"Essa vibração (transmitida pela unidade de potência Honda) para o chassi está causando alguns problemas de confiabilidade. Espelhos e lanternas traseiras que se soltam do carro, esse tipo de coisa, que estamos tendo que resolver. Mas o problema muito mais significativo é que essa vibração acaba sendo transmitida para os dedos do piloto", afirmou Newey.
"Fernando (Alonso) acha que não pode dar mais de 25 voltas consecutivas antes de correr o risco de sofrer danos permanentes nos nervos das mãos. Lance (Stroll) acha que não pode dar mais de 15 voltas antes de atingir esse limite. Teremos que restringir bastante o número de voltas até resolvermos a origem da vibração - e melhorarmos a vibração na sua origem", completou o projetista.

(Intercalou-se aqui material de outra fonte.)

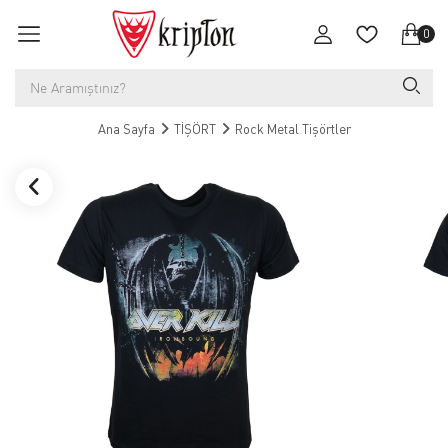
0
Ana Sayfa
TİŞÖRT
Rock Metal Tişörtler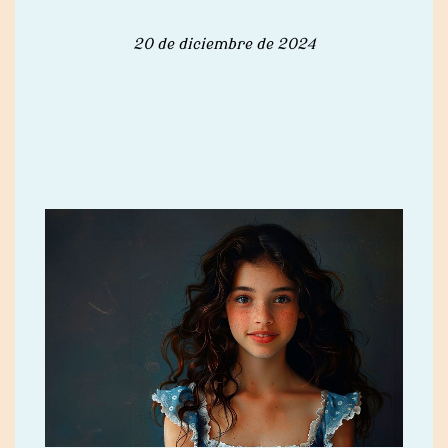
20 de diciembre de 2024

É provável que nenhum dos dois consiga tolerar sequer metade das 58 voltas da corrida, e o tempo de prova do carro será "muito limitado" até que uma solução seja encontrada, acrescentou Newey.
A Aston Martin teve uma pré-temporada complicada e muitas vezes apresentou um rendimento mais lento até do que a nova equipe Cadillac, e completou o menor número de voltas entre as 11 equipes.
Apesar da longa lista de problemas, Newey afirma que o carro AMR26 tem um potencial enorme, já que a Fórmula 1 inicia uma nova era de regulamentos.
Ele argumentou que o chassi é o quinto melhor da categoria, atrás das equipes líderes esperadas: Mercedes, Ferrari, McLaren e Red Bull, e que, após um programa de desenvolvimento agressivo, tem potencial para competir na frente em algum momento de 2026.
Alonso, no entanto, mantém a fé até o treino livre desta sexta-feira, em Melbourne, onde acredita que os ajustes no carro podem proporcionar uma perspectiva mais otimista.
"Para nós, é só vibração por toda parte. Mas não é só para nós. O carro está com um pouco de dificuldade, por isso temos alguns problemas, alguns problemas de confiabilidade que encurtaram um pouco nossos dias", declarou o piloto espanhol.
O desempenho decepcionante da equipe foi atribuído a diversos fatores, como o tempo de desenvolvimento comprimido devido à chegada tardia, a necessidade da Honda de reconstruir suas capacidades de pesquisa e desenvolvimento após deixar a Red Bull, o desafio de produzir uma nova caixa de câmbio própria e a parceria com a Aramco, uma fornecedora de combustíveis ainda não comprovada.